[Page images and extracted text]
"""

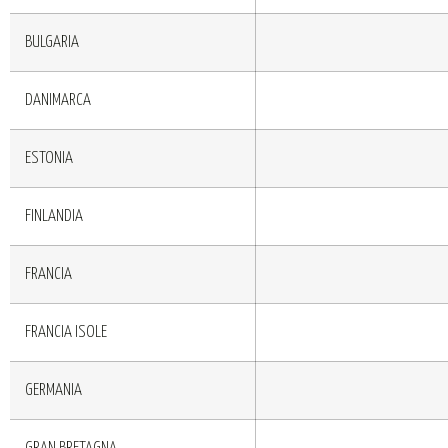
BULGARIA
DANIMARCA
ESTONIA
FINLANDIA
FRANCIA
FRANCIA ISOLE
GERMANIA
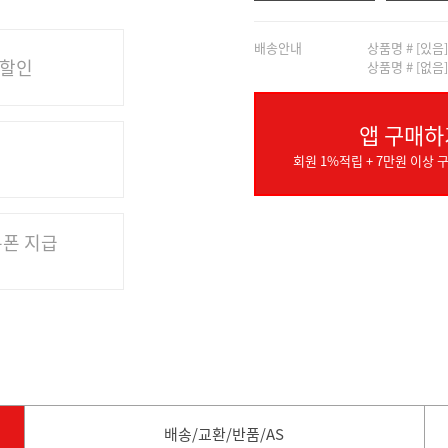
배송안내
상품명 # [있음
 할인
상품명 # [없음
앱 구매하
회원 1%적립 + 7만원 이상 구
쿠폰 지급
배송/교환/반품/AS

"""

Output every line of the extracted text in the material as a numbered list, skipping blank lines. Leave the pictures out of your answer.

**FINAL ANSWER**
1. BULGARIA
2. DANIMARCA
3. ESTONIA
4. FINLANDIA
5. FRANCIA
6. FRANCIA ISOLE
7. GERMANIA
8. 배송안내
9. 상품명 # [있음
10.  할인
11. 상품명 # [없음
12. 앱 구매하
13. 회원 1%적립 + 7만원 이상 구
14. 쿠폰 지급
15. 배송/교환/반품/AS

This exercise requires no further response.